Categorization of Microscopic Wood Images with Transfer Learning Approach on Pretrained Vision Transformer Models


Creative Commons License

Kılıç K.

BioResources, vol.20, no.3, pp.6394-6405, 2025 (SCI-Expanded) identifier

  • Publication Type: Article / Article
  • Volume: 20 Issue: 3
  • Publication Date: 2025
  • Doi Number: 10.15376/biores.20.3.6394-6405
  • Journal Name: BioResources
  • Journal Indexes: Science Citation Index Expanded (SCI-EXPANDED), Scopus, Academic Search Premier, Agricultural & Environmental Science Database, CAB Abstracts, Chemical Abstracts Core, Compendex, Veterinary Science Database, Directory of Open Access Journals
  • Page Numbers: pp.6394-6405
  • Keywords: Computer vision, Deep learning, Vision transformer, Wood classification, Wood products industrial engineering
  • Open Archive Collection: AVESIS Open Access Collection
  • Yozgat Bozok University Affiliated: Yes

Abstract

Four Vision Transformer (ViT)-based models were optimized to classify microscopic wood images. The models were DeiT, Google ViT, BeiT, and Microsoft Swin Transformer.

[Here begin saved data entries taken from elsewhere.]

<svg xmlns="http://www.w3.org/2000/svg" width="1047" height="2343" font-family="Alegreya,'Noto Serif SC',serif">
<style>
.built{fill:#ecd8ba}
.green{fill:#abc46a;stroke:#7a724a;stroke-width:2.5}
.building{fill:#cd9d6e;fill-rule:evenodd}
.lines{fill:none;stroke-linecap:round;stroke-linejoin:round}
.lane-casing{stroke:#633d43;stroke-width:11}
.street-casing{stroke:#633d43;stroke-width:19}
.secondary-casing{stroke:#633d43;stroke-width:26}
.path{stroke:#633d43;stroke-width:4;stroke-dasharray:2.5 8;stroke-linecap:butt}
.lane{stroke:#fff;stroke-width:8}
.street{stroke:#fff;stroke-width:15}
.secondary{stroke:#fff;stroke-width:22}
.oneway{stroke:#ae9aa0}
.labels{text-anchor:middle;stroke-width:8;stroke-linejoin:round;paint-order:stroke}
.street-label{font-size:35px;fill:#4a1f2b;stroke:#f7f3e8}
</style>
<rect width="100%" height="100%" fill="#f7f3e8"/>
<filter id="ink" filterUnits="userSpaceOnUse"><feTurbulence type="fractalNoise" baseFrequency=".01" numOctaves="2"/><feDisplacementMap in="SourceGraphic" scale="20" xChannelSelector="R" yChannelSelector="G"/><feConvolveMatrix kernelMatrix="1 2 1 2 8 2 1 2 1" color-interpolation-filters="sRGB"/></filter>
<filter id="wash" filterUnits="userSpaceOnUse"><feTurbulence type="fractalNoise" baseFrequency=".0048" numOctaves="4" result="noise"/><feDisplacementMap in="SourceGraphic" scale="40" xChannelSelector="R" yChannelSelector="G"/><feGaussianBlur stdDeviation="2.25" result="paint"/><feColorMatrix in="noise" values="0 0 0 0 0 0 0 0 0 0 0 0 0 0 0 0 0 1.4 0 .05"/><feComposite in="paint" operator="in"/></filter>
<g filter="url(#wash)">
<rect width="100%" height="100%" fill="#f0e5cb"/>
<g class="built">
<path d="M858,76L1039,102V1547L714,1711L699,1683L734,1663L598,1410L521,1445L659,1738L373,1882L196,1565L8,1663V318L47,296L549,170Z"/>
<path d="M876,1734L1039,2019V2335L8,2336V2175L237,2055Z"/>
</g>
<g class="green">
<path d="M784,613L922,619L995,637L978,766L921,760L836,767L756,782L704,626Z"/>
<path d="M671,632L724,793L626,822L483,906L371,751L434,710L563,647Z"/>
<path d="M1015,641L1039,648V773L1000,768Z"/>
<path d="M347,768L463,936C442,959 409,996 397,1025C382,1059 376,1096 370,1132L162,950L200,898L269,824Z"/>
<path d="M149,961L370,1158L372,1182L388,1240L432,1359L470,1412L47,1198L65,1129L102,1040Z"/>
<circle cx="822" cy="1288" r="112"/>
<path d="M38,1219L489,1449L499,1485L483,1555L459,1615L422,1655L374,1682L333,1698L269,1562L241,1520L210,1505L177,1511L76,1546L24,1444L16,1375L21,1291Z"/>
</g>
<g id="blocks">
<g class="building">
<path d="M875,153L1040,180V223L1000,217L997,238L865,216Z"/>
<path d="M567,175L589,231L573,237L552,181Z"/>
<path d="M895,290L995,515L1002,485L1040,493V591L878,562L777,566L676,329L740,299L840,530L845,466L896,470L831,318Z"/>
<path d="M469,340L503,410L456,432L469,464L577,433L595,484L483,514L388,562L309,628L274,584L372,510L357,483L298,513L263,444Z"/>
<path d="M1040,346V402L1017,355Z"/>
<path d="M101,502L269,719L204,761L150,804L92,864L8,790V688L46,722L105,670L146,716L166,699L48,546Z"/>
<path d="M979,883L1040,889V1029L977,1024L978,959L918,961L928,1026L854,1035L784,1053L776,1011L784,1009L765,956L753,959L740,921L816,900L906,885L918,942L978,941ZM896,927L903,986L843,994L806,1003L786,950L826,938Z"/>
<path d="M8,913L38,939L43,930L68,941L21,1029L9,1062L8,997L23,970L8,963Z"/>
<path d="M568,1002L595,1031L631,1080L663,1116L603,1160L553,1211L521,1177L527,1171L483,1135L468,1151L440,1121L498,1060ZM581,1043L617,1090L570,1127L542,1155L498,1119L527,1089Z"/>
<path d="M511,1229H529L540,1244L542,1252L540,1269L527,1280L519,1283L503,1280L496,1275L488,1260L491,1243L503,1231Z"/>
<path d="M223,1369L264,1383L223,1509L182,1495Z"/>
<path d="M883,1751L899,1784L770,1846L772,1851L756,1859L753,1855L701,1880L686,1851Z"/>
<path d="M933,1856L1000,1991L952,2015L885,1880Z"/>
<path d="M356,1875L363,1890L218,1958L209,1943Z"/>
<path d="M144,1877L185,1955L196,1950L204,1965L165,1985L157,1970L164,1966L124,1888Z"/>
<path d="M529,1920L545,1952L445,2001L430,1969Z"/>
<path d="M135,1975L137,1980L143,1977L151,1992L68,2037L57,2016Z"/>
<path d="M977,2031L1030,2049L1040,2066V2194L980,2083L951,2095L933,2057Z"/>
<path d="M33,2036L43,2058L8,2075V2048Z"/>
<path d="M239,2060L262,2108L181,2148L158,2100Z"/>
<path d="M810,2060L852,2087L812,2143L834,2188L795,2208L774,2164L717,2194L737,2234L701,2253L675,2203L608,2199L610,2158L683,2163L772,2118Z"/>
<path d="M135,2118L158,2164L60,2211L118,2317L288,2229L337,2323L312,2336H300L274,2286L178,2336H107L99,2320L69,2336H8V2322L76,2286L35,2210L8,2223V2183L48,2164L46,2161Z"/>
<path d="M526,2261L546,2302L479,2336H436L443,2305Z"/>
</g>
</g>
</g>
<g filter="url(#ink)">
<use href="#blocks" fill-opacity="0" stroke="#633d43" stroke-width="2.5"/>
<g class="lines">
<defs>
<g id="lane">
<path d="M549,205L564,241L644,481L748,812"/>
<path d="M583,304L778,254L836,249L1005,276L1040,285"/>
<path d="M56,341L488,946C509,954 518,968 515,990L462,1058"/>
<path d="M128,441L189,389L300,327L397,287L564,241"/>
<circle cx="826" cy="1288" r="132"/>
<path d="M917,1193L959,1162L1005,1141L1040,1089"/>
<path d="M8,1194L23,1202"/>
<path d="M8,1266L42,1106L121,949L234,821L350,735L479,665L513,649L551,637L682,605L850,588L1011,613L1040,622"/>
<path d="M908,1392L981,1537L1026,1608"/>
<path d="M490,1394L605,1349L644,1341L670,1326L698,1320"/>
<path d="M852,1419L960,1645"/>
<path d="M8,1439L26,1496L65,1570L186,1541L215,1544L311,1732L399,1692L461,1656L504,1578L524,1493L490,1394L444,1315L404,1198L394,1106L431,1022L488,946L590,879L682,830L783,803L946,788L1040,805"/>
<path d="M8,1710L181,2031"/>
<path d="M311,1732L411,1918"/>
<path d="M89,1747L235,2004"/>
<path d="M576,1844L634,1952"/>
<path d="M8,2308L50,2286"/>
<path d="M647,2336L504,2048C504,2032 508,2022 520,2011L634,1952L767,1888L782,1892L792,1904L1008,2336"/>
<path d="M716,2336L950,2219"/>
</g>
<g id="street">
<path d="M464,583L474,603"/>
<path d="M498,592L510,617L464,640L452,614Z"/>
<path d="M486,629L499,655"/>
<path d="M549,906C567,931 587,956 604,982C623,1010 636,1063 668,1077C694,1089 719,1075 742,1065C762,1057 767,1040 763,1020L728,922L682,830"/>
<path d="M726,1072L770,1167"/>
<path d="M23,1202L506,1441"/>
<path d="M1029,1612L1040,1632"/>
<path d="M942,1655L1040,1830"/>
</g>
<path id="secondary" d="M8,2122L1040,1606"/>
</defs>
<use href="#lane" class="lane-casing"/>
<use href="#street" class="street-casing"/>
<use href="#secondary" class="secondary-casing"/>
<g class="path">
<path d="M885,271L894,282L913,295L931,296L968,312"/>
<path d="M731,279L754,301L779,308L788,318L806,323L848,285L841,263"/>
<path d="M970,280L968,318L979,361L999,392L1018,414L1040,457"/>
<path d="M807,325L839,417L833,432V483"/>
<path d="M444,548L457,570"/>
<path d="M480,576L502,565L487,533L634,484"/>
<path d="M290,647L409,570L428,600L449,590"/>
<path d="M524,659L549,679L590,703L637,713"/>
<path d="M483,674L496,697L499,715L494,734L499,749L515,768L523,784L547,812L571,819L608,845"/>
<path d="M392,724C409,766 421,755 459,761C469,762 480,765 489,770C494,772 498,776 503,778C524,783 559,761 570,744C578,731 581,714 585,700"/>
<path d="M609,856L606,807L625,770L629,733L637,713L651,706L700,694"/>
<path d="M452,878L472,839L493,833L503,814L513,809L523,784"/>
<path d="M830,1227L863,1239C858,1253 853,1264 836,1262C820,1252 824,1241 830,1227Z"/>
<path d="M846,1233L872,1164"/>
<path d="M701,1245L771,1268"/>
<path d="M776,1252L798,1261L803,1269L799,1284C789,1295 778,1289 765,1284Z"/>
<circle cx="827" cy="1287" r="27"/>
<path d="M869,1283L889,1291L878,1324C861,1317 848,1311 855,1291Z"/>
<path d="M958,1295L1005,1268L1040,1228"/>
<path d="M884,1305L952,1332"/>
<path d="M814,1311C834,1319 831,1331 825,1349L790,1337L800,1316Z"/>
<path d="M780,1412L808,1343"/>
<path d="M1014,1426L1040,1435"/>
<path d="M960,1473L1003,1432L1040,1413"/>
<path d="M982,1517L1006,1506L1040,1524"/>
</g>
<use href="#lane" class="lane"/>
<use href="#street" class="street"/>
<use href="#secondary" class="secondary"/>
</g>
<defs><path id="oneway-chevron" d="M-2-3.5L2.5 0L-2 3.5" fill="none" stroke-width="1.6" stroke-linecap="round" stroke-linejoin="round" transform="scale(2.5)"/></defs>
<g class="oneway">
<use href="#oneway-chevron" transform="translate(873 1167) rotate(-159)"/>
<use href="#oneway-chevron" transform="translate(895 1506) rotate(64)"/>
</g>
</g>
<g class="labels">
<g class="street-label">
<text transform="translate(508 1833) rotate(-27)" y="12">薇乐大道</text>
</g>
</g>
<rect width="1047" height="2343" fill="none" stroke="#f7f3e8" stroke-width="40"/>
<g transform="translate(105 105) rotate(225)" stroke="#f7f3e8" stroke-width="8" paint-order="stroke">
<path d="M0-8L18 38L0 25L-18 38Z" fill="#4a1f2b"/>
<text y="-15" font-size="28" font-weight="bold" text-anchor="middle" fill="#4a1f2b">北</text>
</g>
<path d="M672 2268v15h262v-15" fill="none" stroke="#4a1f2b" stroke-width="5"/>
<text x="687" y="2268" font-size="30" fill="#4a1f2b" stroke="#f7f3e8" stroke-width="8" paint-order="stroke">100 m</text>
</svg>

Training was performed on a set enriched with data augmentation techniques. The generalization ability of the model was strengthened by increasing the number of images for each class with data augmentation. The dataset used in the study consisted of 112 different species belonging to 30 families, 37 of which were coniferous and 75 were angiosperms. The samples had been softened, cut into thin sections, colored with the triple staining method, and imaged with fixed magnification. The Google ViT model was the most successful, with 99.40% accuracy. The DeiT model, which stood out with its data efficiency, ranked second with 98.51% accuracy, while the BEiT and Microsoft Swin Transformer models reached 96.43% and 98.21% accuracy, respectively. The Microsoft Swin Transformer model required the least training time. Data augmentation techniques improved the performance of all models by 3% to 5%, thus increasing the resistance of the models to overfitting and providing more robust predictions. It was found that ViT-based models gave superior performance in microscopic wood image classification tasks and that data augmentation significantly improved model performance.